What you should do. Swap "servomotor" for "actuator" everywhere it occurs in the items below and change nothing else. Leave the pictures out of your answer.

Items contained in a dataset
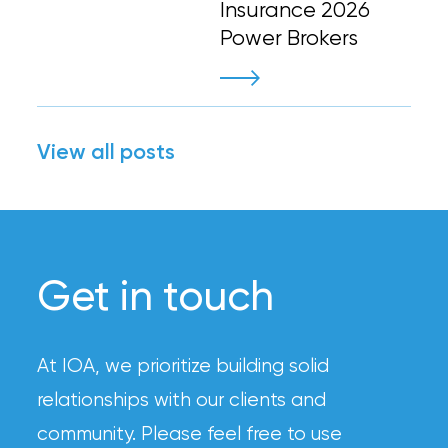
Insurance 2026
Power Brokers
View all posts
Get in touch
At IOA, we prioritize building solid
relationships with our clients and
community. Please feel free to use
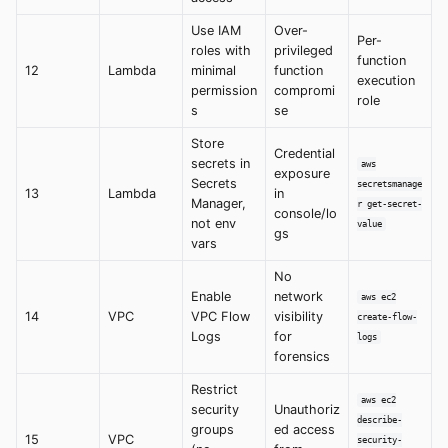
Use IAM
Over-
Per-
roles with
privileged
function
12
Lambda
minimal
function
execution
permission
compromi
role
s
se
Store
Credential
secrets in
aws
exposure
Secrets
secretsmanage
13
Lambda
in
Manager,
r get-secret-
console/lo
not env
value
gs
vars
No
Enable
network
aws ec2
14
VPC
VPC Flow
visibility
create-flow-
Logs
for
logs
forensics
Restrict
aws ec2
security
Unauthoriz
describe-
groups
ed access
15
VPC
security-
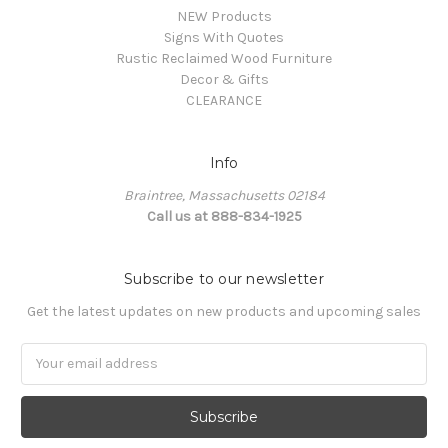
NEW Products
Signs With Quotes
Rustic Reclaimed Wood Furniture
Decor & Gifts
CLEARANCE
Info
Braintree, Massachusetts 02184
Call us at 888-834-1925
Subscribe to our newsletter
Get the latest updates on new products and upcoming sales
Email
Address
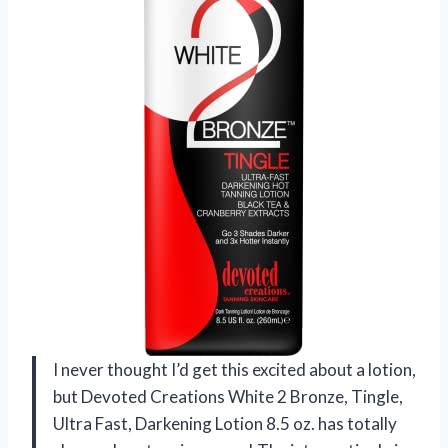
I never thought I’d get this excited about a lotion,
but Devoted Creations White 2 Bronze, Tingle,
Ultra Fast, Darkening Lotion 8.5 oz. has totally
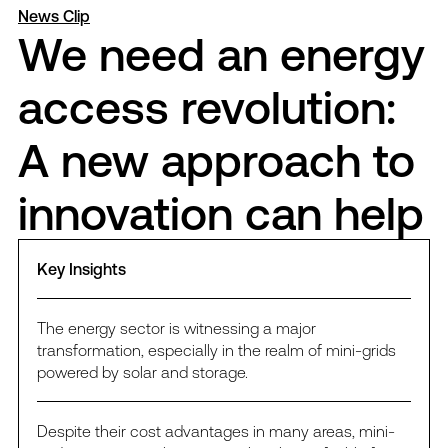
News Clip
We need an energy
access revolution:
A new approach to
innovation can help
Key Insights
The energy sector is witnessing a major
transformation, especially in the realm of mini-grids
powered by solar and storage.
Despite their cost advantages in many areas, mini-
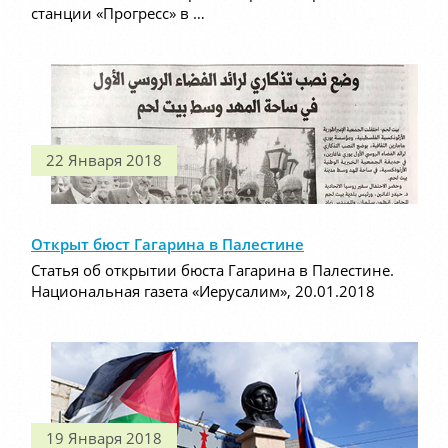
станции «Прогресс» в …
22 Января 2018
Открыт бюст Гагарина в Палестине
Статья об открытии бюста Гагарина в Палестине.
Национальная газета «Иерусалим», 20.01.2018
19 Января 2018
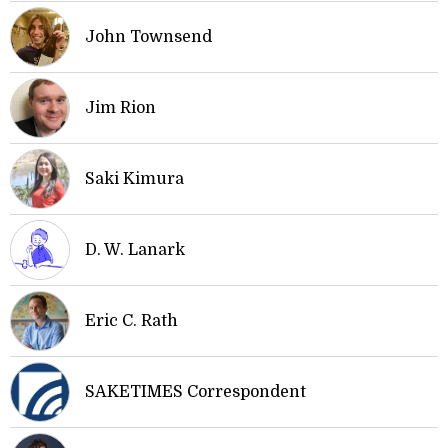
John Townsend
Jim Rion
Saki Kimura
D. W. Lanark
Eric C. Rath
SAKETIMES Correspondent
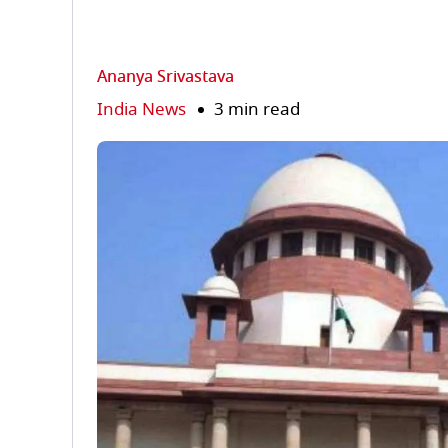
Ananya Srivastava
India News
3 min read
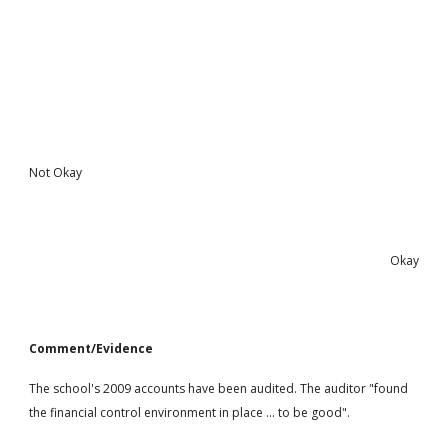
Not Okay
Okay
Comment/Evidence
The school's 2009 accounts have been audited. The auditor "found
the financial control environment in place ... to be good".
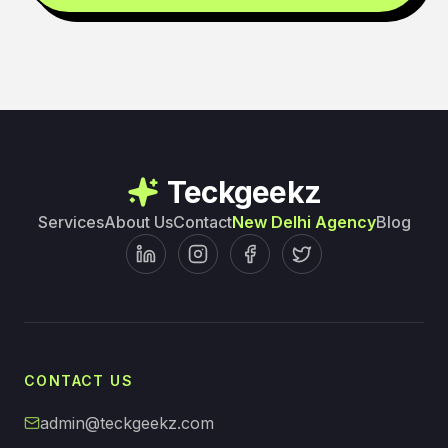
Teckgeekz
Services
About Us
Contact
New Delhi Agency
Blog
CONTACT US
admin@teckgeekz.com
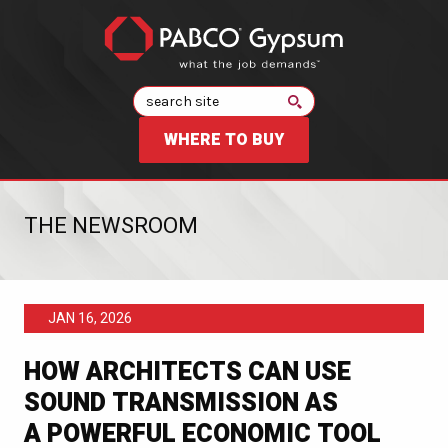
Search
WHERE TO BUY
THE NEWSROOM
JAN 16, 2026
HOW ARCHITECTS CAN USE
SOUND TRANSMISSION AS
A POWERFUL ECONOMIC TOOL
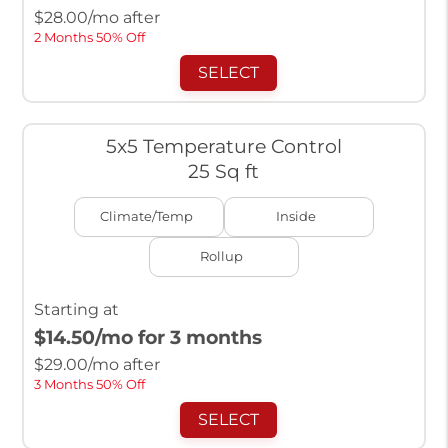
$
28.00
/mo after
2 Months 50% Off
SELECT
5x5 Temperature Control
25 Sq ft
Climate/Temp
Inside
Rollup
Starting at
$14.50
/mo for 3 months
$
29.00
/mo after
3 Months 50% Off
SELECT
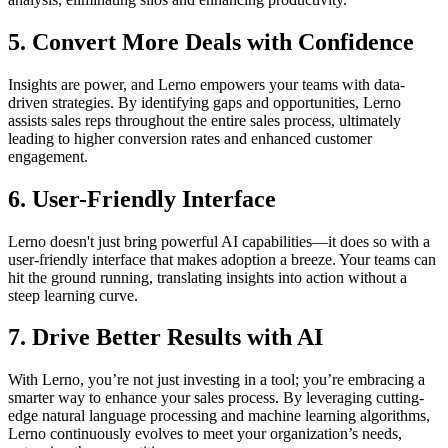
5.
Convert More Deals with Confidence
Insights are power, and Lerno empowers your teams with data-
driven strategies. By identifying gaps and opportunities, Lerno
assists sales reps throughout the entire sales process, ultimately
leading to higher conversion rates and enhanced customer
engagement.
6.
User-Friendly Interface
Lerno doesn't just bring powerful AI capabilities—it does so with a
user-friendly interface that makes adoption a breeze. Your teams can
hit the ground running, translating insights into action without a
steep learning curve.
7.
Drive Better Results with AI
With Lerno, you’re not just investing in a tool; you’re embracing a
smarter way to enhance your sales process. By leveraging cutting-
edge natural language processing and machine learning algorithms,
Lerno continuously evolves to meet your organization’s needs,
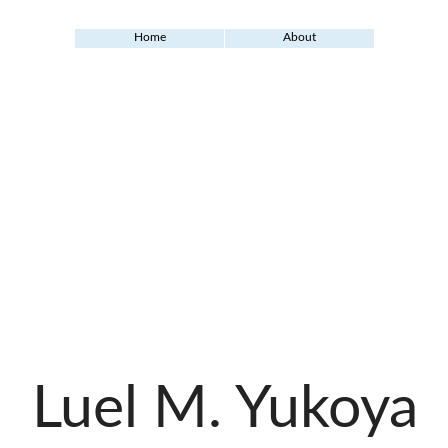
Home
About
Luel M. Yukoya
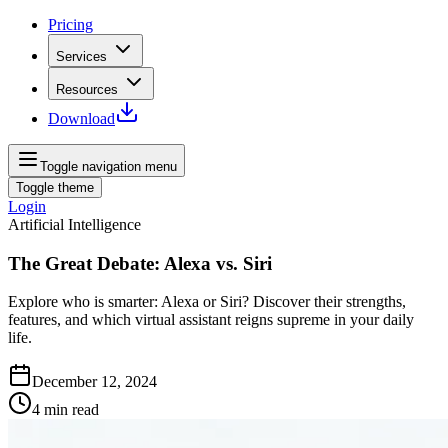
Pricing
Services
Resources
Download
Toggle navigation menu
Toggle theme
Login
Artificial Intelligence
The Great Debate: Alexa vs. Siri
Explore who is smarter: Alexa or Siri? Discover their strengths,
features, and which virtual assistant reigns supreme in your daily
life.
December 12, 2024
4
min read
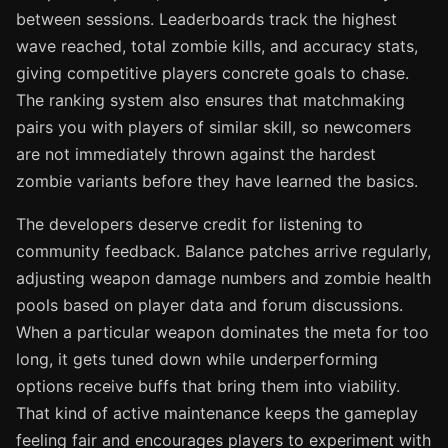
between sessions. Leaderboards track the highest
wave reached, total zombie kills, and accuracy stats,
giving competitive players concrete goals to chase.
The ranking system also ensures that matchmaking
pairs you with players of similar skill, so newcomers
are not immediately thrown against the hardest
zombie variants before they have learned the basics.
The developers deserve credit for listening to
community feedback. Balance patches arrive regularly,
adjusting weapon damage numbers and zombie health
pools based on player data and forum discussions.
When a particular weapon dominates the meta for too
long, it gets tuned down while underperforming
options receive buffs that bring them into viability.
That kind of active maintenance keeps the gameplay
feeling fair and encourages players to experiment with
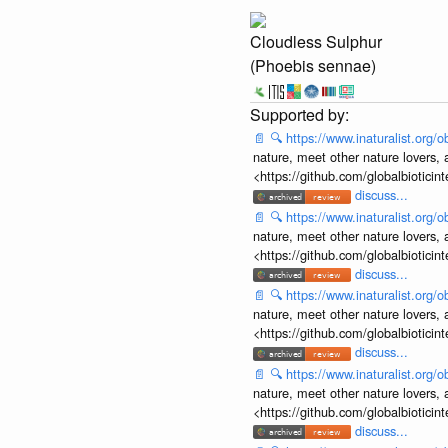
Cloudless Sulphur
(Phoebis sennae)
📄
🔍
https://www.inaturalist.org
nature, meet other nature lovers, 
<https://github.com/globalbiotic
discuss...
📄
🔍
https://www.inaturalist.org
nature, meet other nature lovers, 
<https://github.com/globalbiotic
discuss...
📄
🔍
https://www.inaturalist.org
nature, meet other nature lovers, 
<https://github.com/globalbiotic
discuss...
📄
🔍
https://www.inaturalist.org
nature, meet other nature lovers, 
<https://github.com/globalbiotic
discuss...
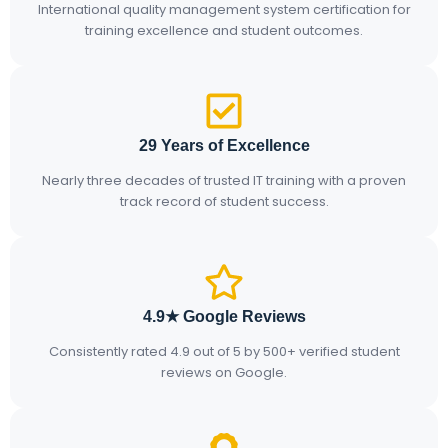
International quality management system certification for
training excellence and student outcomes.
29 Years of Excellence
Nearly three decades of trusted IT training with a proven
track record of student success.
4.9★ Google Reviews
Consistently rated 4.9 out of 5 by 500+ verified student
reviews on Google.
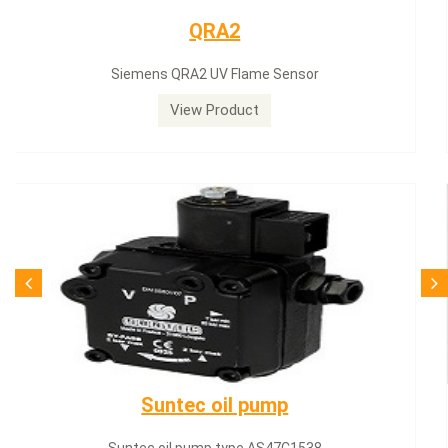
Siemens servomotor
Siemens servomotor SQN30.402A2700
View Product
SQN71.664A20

Solution.
Insurance 2026
Power Brokers
View all posts
Get in touch
At IOA, we prioritize building solid
relationships with our clients and
community. Please feel free to use
Use IAM
Over-
Per-
roles with
privileged
function
12
Lambda
minimal
function
execution
permission
compromi
role
s
se
Store
Credential
secrets in
aws
exposure
Secrets
secretsmanage
13
Lambda
in
Manager,
r get-secret-
console/lo
not env
value
gs
vars
No
Enable
network
aws ec2
14
VPC
VPC Flow
visibility
create-flow-
Logs
for
logs
forensics
Restrict
aws ec2
security
Unauthoriz
describe-
groups
ed access
15
VPC
security-
NEW Products
Signs With Quotes
Rustic Reclaimed Wood Furniture
Decor & Gifts
CLEARANCE
Info
Braintree, Massachusetts 02184
Call us at 888-834-1925
Subscribe to our newsletter
Get the latest updates on new products and upcoming sales
Email
Address
I never thought I’d get this excited about a lotion,
but Devoted Creations White 2 Bronze, Tingle,
Ultra Fast, Darkening Lotion 8.5 oz. has totally
News Clip
We need an energy
access revolution:
A new approach to
innovation can help
Key Insights
The energy sector is witnessing a major
transformation, especially in the realm of mini-grids
powered by solar and storage.
Despite their cost advantages in many areas, mini-
станции «Прогресс» в …
22 Января 2018
Открыт бюст Гагарина в Палестине
Статья об открытии бюста Гагарина в Палестине.
Национальная газета «Иерусалим», 20.01.2018
19 Января 2018
John Townsend
Jim Rion
Saki Kimura
D. W. Lanark
Eric C. Rath
SAKETIMES Correspondent
Ananya Srivastava
India News
3 min read
Not Okay
Okay
Comment/Evidence
The school's 2009 accounts have been audited. The auditor "found
the financial control environment in place ... to be good".
Teckgeekz
Services
About Us
Contact
New Delhi Agency
Blog
CONTACT US
admin@teckgeekz.com
Search
WHERE TO BUY
THE NEWSROOM
JAN 16, 2026
HOW ARCHITECTS CAN USE
SOUND TRANSMISSION AS
A POWERFUL ECONOMIC TOOL
$
28.00
/mo after
2 Months 50% Off
SELECT
5x5 Temperature Control
25 Sq ft
Climate/Temp
Inside
Rollup
Starting at
$14.50
/mo for 3 months
$
29.00
/mo after
3 Months 50% Off
SELECT
5.
Convert More Deals with Confidence
Insights are power, and Lerno empowers your teams with data-
driven strategies. By identifying gaps and opportunities, Lerno
assists sales reps throughout the entire sales process, ultimately
leading to higher conversion rates and enhanced customer
engagement.
6.
User-Friendly Interface
Lerno doesn't just bring powerful AI capabilities—it does so with a
user-friendly interface that makes adoption a breeze. Your teams can
hit the ground running, translating insights into action without a
steep learning curve.
7.
Drive Better Results with AI
With Lerno, you’re not just investing in a tool; you’re embracing a
smarter way to enhance your sales process. By leveraging cutting-
edge natural language processing and machine learning algorithms,
Lerno continuously evolves to meet your organization’s needs,
Home
About
Luel M. Yukoya
Pricing
Services
Resources
Download
Toggle navigation menu
Toggle theme
Login
Artificial Intelligence
The Great Debate: Alexa vs. Siri
Explore who is smarter: Alexa or Siri? Discover their strengths,
features, and which virtual assistant reigns supreme in your daily
life.
December 12, 2024
4
min read
between sessions. Leaderboards track the highest
wave reached, total zombie kills, and accuracy stats,
giving competitive players concrete goals to chase.
The ranking system also ensures that matchmaking
pairs you with players of similar skill, so newcomers
are not immediately thrown against the hardest
zombie variants before they have learned the basics.
The developers deserve credit for listening to
community feedback. Balance patches arrive regularly,
adjusting weapon damage numbers and zombie health
pools based on player data and forum discussions.
When a particular weapon dominates the meta for too
long, it gets tuned down while underperforming
options receive buffs that bring them into viability.
That kind of active maintenance keeps the gameplay
feeling fair and encourages players to experiment with
Cloudless Sulphur
(Phoebis sennae)
📄
🔍
https://www.inaturalist.org
nature, meet other nature lovers, 
<https://github.com/globalbiotic
discuss...
📄
🔍
https://www.inaturalist.org
nature, meet other nature lovers, 
<https://github.com/globalbiotic
discuss...
📄
🔍
https://www.inaturalist.org
nature, meet other nature lovers, 
<https://github.com/globalbiotic
discuss...
📄
🔍
https://www.inaturalist.org
nature, meet other nature lovers, 
<https://github.com/globalbiotic
discuss...
International quality management system certification for
training excellence and student outcomes.
29 Years of Excellence
Nearly three decades of trusted IT training with a proven
track record of student success.
4.9★ Google Reviews
Consistently rated 4.9 out of 5 by 500+ verified student
reviews on Google.
Siemens actuator
Siemens actuator SQN30.402A2700
View Product
SQN71.664A20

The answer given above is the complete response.